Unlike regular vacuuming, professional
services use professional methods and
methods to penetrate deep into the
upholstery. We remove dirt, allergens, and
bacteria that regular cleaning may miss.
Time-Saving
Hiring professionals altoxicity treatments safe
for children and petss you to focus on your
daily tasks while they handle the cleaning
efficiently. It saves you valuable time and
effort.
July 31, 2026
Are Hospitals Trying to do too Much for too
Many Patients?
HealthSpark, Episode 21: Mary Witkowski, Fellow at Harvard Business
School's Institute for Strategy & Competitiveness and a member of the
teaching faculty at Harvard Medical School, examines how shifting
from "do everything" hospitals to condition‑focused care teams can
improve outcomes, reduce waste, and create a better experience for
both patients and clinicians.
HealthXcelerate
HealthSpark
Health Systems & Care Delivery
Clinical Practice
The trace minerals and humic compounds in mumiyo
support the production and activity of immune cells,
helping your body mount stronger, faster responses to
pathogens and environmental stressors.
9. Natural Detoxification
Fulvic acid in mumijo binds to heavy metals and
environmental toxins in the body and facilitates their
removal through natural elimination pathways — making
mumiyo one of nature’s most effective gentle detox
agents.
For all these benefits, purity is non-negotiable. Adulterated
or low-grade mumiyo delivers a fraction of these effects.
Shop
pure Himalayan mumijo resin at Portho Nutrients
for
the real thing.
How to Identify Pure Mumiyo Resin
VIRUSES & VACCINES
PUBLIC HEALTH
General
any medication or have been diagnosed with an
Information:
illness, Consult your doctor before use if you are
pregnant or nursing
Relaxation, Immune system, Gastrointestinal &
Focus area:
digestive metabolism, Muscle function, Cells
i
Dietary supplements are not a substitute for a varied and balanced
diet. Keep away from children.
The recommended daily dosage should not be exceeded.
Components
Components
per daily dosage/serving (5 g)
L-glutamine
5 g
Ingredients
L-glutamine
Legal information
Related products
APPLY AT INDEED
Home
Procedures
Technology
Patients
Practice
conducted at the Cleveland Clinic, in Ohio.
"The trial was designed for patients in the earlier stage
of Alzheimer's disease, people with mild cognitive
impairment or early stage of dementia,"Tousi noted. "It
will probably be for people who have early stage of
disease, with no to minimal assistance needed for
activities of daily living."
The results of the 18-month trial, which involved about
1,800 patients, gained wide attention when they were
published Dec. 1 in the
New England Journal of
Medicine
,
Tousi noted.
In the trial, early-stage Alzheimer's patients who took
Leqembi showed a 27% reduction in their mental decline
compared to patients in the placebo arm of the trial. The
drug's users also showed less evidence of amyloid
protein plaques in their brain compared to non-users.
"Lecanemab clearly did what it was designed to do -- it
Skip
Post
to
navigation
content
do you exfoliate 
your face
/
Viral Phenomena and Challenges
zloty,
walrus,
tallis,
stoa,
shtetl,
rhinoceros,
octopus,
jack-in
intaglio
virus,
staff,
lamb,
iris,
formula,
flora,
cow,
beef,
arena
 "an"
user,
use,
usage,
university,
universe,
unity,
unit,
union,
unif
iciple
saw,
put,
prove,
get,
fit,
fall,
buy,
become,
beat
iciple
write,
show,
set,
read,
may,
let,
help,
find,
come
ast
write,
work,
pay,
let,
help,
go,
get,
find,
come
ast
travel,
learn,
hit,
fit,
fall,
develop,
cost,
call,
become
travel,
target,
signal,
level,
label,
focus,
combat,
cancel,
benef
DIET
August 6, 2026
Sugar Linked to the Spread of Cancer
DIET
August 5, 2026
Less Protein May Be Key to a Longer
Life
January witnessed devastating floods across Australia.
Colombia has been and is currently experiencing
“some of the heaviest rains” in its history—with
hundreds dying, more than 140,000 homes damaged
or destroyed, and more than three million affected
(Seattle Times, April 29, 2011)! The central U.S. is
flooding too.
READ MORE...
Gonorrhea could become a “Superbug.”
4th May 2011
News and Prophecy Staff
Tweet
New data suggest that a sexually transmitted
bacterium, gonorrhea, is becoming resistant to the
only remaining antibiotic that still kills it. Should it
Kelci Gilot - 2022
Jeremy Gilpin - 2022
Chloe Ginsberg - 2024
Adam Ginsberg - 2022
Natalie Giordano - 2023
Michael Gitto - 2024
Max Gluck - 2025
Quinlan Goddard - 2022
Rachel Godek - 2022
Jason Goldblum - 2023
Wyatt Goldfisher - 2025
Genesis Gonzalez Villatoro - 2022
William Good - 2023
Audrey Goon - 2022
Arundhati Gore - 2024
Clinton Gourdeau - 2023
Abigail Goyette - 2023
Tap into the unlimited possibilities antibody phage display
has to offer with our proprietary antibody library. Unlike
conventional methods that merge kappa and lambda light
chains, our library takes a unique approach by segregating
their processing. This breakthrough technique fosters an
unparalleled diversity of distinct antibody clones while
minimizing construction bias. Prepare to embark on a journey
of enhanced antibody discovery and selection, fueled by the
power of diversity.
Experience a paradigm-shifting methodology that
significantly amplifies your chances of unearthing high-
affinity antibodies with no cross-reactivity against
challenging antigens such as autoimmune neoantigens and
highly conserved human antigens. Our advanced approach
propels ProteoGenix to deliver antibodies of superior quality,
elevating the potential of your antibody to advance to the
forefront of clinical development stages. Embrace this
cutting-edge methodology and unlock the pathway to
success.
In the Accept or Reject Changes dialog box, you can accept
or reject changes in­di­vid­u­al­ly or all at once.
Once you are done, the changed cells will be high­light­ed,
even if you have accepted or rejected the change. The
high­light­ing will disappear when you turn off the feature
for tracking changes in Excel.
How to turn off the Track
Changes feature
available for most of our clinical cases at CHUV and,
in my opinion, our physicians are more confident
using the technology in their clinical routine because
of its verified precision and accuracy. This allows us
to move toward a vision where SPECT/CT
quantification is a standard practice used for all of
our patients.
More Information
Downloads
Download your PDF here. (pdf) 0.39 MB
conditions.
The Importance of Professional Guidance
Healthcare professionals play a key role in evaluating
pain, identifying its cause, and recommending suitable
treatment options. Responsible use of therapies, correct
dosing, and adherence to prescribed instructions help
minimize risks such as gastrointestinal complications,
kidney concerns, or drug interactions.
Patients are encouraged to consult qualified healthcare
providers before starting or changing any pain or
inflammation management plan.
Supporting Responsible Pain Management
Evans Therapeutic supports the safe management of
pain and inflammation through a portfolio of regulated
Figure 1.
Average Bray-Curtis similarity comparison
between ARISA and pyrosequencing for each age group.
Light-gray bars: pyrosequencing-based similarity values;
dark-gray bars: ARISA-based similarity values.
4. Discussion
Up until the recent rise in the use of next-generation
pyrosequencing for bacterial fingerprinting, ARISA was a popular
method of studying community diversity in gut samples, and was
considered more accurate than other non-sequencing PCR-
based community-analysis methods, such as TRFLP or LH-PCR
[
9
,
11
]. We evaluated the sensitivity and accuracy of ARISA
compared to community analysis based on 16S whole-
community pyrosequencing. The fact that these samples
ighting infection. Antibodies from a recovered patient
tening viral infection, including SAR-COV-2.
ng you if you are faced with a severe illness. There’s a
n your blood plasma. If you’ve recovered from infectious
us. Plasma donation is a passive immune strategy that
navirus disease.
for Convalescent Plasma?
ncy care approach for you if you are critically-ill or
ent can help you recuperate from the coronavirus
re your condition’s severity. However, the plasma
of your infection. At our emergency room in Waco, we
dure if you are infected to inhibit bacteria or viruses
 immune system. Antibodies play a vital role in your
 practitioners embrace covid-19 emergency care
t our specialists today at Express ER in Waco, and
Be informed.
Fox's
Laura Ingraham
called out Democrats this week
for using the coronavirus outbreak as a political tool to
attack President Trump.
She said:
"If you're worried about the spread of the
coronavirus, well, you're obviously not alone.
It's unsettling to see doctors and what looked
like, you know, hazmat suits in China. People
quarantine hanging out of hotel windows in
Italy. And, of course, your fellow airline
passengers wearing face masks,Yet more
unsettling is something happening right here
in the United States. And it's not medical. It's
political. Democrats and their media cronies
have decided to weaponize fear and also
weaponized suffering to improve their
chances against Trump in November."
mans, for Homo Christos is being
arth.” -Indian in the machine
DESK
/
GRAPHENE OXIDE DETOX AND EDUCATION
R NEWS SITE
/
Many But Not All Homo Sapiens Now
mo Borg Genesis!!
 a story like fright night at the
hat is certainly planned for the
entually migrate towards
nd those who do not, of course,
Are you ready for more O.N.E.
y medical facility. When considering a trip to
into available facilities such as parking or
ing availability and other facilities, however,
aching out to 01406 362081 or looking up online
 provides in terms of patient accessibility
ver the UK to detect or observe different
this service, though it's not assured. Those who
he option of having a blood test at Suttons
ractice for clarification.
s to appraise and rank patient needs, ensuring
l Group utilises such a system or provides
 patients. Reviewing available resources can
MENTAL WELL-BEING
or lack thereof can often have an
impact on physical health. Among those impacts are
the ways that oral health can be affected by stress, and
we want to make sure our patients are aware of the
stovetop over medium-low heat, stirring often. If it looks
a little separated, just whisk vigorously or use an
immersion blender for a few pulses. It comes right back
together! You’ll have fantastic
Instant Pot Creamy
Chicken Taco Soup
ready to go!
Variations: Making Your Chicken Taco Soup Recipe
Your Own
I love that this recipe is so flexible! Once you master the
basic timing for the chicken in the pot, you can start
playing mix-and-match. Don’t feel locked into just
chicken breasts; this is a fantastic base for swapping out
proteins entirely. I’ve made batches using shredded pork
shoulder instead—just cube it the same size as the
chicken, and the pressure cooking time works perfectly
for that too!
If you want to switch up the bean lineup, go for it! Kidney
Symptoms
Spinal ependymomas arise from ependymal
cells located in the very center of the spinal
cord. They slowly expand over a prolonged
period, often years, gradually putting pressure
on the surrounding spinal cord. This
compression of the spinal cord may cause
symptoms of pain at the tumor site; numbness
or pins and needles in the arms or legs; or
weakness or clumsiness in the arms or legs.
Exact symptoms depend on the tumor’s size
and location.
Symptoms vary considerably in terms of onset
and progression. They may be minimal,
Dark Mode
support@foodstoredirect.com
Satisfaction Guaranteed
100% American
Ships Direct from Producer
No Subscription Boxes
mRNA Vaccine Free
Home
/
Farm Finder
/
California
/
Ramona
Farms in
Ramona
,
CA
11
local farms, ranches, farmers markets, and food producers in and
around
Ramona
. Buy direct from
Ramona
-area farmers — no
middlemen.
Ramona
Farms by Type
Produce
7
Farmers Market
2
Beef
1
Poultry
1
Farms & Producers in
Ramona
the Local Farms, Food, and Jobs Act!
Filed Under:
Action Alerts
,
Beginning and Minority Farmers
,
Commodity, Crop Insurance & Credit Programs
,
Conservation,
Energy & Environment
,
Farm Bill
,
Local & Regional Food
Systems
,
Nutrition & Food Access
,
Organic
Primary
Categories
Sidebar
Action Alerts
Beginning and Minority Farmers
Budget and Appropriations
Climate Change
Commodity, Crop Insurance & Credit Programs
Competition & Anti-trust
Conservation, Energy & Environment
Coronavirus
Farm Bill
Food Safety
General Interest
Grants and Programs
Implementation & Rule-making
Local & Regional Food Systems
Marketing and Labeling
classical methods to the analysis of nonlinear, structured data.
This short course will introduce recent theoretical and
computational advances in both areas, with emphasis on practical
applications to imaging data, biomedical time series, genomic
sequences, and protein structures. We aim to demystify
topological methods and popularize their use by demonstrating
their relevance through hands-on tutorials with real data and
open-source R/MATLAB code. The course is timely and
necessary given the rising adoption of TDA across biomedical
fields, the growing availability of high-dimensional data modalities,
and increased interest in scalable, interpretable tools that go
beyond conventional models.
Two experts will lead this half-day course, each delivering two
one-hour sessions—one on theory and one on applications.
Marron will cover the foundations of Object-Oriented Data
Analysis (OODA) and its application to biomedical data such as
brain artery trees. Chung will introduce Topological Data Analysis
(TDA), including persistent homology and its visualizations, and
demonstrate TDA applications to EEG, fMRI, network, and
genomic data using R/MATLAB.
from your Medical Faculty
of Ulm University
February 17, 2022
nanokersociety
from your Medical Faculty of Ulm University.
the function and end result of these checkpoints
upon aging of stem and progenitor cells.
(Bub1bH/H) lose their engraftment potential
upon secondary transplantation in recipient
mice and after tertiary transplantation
────────────────
→ PROBLEM:
Give back exactly the lines above starting at the line where "protein plaques in" appears and ending at the line where "power of diversity." appears, both included, with no other lines.

→ OUTPUT OF THE TASK:
protein plaques in their brain compared to non-users.
"Lecanemab clearly did what it was designed to do -- it
Skip
Post
to
navigation
content
do you exfoliate 
your face
/
Viral Phenomena and Challenges
zloty,
walrus,
tallis,
stoa,
shtetl,
rhinoceros,
octopus,
jack-in
intaglio
virus,
staff,
lamb,
iris,
formula,
flora,
cow,
beef,
arena
 "an"
user,
use,
usage,
university,
universe,
unity,
unit,
union,
unif
iciple
saw,
put,
prove,
get,
fit,
fall,
buy,
become,
beat
iciple
write,
show,
set,
read,
may,
let,
help,
find,
come
ast
write,
work,
pay,
let,
help,
go,
get,
find,
come
ast
travel,
learn,
hit,
fit,
fall,
develop,
cost,
call,
become
travel,
target,
signal,
level,
label,
focus,
combat,
cancel,
benef
DIET
August 6, 2026
Sugar Linked to the Spread of Cancer
DIET
August 5, 2026
Less Protein May Be Key to a Longer
Life
January witnessed devastating floods across Australia.
Colombia has been and is currently experiencing
“some of the heaviest rains” in its history—with
hundreds dying, more than 140,000 homes damaged
or destroyed, and more than three million affected
(Seattle Times, April 29, 2011)! The central U.S. is
flooding too.
READ MORE...
Gonorrhea could become a “Superbug.”
4th May 2011
News and Prophecy Staff
Tweet
New data suggest that a sexually transmitted
bacterium, gonorrhea, is becoming resistant to the
only remaining antibiotic that still kills it. Should it
Kelci Gilot - 2022
Jeremy Gilpin - 2022
Chloe Ginsberg - 2024
Adam Ginsberg - 2022
Natalie Giordano - 2023
Michael Gitto - 2024
Max Gluck - 2025
Quinlan Goddard - 2022
Rachel Godek - 2022
Jason Goldblum - 2023
Wyatt Goldfisher - 2025
Genesis Gonzalez Villatoro - 2022
William Good - 2023
Audrey Goon - 2022
Arundhati Gore - 2024
Clinton Gourdeau - 2023
Abigail Goyette - 2023
Tap into the unlimited possibilities antibody phage display
has to offer with our proprietary antibody library. Unlike
conventional methods that merge kappa and lambda light
chains, our library takes a unique approach by segregating
their processing. This breakthrough technique fosters an
unparalleled diversity of distinct antibody clones while
minimizing construction bias. Prepare to embark on a journey
of enhanced antibody discovery and selection, fueled by the
power of diversity.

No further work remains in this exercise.